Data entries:
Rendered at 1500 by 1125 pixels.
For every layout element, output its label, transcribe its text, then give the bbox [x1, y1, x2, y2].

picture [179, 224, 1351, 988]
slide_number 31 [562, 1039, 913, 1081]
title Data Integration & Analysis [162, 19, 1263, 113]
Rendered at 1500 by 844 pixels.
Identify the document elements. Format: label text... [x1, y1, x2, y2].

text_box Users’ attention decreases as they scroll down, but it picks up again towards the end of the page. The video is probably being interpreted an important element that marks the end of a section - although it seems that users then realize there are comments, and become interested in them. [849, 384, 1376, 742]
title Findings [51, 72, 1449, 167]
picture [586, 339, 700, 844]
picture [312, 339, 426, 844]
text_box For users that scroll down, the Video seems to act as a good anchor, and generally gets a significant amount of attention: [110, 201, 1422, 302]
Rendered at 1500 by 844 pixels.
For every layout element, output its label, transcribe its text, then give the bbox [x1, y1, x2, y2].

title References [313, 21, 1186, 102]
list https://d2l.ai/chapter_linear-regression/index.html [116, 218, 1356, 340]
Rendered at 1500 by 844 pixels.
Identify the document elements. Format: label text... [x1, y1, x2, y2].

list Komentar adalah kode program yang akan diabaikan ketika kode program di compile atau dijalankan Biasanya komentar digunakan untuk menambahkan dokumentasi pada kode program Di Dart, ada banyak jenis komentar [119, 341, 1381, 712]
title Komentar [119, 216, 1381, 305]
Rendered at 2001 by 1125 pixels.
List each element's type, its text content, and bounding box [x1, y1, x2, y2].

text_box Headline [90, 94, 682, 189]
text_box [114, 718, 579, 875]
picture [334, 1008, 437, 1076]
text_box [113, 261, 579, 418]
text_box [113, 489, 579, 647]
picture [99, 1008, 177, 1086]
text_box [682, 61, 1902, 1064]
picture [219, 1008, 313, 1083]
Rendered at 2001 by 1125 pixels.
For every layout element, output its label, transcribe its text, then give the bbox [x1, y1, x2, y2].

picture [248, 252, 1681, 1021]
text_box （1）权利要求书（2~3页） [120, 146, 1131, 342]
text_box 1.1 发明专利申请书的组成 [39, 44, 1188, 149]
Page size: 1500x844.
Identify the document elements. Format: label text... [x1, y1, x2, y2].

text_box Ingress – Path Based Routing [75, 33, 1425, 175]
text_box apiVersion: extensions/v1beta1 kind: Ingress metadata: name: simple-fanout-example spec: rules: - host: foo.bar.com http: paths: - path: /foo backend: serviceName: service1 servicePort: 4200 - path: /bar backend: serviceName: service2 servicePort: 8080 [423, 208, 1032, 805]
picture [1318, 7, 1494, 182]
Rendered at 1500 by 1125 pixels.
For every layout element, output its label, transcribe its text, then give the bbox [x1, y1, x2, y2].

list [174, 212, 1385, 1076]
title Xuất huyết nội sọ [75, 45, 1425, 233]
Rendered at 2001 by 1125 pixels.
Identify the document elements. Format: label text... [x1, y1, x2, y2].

WRITTEN TASK: Please set down each entry again, word for word.

ANSWER TO THE EXERCISE:
Rendered at 1500 by 1125 pixels.
For every layout element, output its label, transcribe its text, then give the bbox [x1, y1, x2, y2].

picture [179, 224, 1351, 988]
slide_number 31 [562, 1039, 913, 1081]
title Data Integration & Analysis [162, 19, 1263, 113]
Rendered at 1500 by 844 pixels.
Identify the document elements. Format: label text... [x1, y1, x2, y2].

text_box Users’ attention decreases as they scroll down, but it picks up again towards the end of the page. The video is probably being interpreted an important element that marks the end of a section - although it seems that users then realize there are comments, and become interested in them. [849, 384, 1376, 742]
title Findings [51, 72, 1449, 167]
picture [586, 339, 700, 844]
picture [312, 339, 426, 844]
text_box For users that scroll down, the Video seems to act as a good anchor, and generally gets a significant amount of attention: [110, 201, 1422, 302]
Rendered at 1500 by 844 pixels.
For every layout element, output its label, transcribe its text, then give the bbox [x1, y1, x2, y2].

title References [313, 21, 1186, 102]
list https://d2l.ai/chapter_linear-regression/index.html [116, 218, 1356, 340]
Rendered at 1500 by 844 pixels.
Identify the document elements. Format: label text... [x1, y1, x2, y2].

list Komentar adalah kode program yang akan diabaikan ketika kode program di compile atau dijalankan Biasanya komentar digunakan untuk menambahkan dokumentasi pada kode program Di Dart, ada banyak jenis komentar [119, 341, 1381, 712]
title Komentar [119, 216, 1381, 305]
Rendered at 2001 by 1125 pixels.
List each element's type, its text content, and bounding box [x1, y1, x2, y2].

text_box Headline [90, 94, 682, 189]
text_box [114, 718, 579, 875]
picture [334, 1008, 437, 1076]
text_box [113, 261, 579, 418]
text_box [113, 489, 579, 647]
picture [99, 1008, 177, 1086]
text_box [682, 61, 1902, 1064]
picture [219, 1008, 313, 1083]
Rendered at 2001 by 1125 pixels.
For every layout element, output its label, transcribe its text, then give the bbox [x1, y1, x2, y2].

picture [248, 252, 1681, 1021]
text_box （1）权利要求书（2~3页） [120, 146, 1131, 342]
text_box 1.1 发明专利申请书的组成 [39, 44, 1188, 149]
Page size: 1500x844.
Identify the document elements. Format: label text... [x1, y1, x2, y2].

text_box Ingress – Path Based Routing [75, 33, 1425, 175]
text_box apiVersion: extensions/v1beta1 kind: Ingress metadata: name: simple-fanout-example spec: rules: - host: foo.bar.com http: paths: - path: /foo backend: serviceName: service1 servicePort: 4200 - path: /bar backend: serviceName: service2 servicePort: 8080 [423, 208, 1032, 805]
picture [1318, 7, 1494, 182]
Rendered at 1500 by 1125 pixels.
For every layout element, output its label, transcribe its text, then give the bbox [x1, y1, x2, y2].

list [174, 212, 1385, 1076]
title Xuất huyết nội sọ [75, 45, 1425, 233]
Rendered at 2001 by 1125 pixels.
Identify the document elements. Format: label text... [x1, y1, x2, y2].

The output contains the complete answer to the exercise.